*** Material shown Section Begins ***
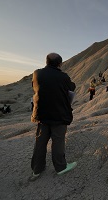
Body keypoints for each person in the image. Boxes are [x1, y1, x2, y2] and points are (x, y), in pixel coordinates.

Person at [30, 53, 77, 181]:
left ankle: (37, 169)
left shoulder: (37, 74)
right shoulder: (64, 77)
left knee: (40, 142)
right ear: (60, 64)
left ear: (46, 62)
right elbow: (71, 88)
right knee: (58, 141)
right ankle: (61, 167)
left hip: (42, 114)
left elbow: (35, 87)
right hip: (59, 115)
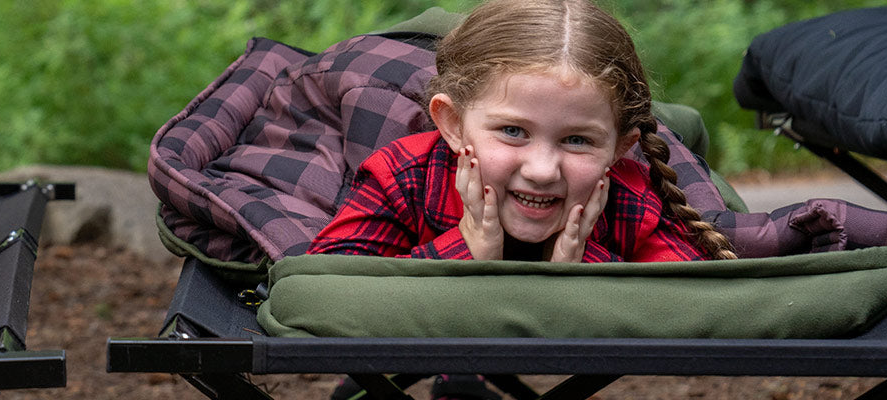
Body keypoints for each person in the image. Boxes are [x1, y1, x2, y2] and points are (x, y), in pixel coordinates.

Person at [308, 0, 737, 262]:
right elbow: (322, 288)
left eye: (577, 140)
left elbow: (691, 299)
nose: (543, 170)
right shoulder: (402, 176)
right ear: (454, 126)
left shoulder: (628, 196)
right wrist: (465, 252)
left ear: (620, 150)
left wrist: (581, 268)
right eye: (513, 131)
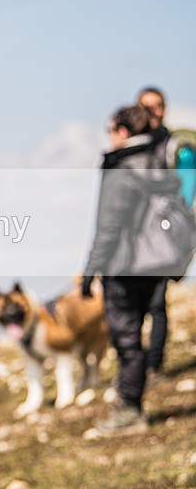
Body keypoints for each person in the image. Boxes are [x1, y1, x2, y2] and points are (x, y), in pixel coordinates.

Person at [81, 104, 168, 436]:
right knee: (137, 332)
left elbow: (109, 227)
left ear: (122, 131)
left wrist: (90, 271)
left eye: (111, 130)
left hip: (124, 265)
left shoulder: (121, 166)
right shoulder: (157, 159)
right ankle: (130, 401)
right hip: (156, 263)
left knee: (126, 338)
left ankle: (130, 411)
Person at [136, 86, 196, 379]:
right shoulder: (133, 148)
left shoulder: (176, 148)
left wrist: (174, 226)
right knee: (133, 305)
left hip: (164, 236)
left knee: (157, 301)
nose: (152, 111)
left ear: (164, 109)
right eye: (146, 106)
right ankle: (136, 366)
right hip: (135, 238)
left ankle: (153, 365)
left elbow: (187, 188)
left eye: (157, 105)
*** Material shown Section Ends ***
*** Material shown Section Begins ***
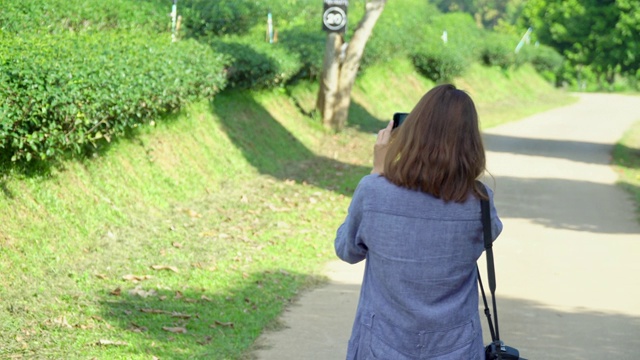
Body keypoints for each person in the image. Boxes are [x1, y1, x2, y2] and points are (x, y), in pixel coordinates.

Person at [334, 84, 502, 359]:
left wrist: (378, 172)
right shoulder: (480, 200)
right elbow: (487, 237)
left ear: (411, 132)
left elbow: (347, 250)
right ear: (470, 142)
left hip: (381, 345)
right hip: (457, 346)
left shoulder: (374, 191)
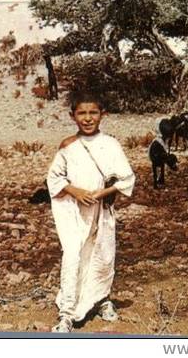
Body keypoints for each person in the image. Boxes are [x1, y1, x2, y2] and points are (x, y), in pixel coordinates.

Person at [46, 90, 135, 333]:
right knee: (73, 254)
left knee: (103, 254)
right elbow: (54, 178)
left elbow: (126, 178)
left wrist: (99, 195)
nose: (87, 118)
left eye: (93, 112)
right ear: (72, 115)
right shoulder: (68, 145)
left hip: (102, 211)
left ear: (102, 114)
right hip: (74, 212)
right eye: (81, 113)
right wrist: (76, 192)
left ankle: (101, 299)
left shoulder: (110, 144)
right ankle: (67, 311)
*** Material shown Section Ends ***
(Work required): Where does the string "wrist" appear in the records above? Show every line that holds it.

(Task answer):
right wrist: (465, 252)
left wrist: (581, 268)
left wrist: (90, 271)
left wrist: (174, 226)
left wrist: (378, 172)
left wrist: (99, 195)
right wrist: (76, 192)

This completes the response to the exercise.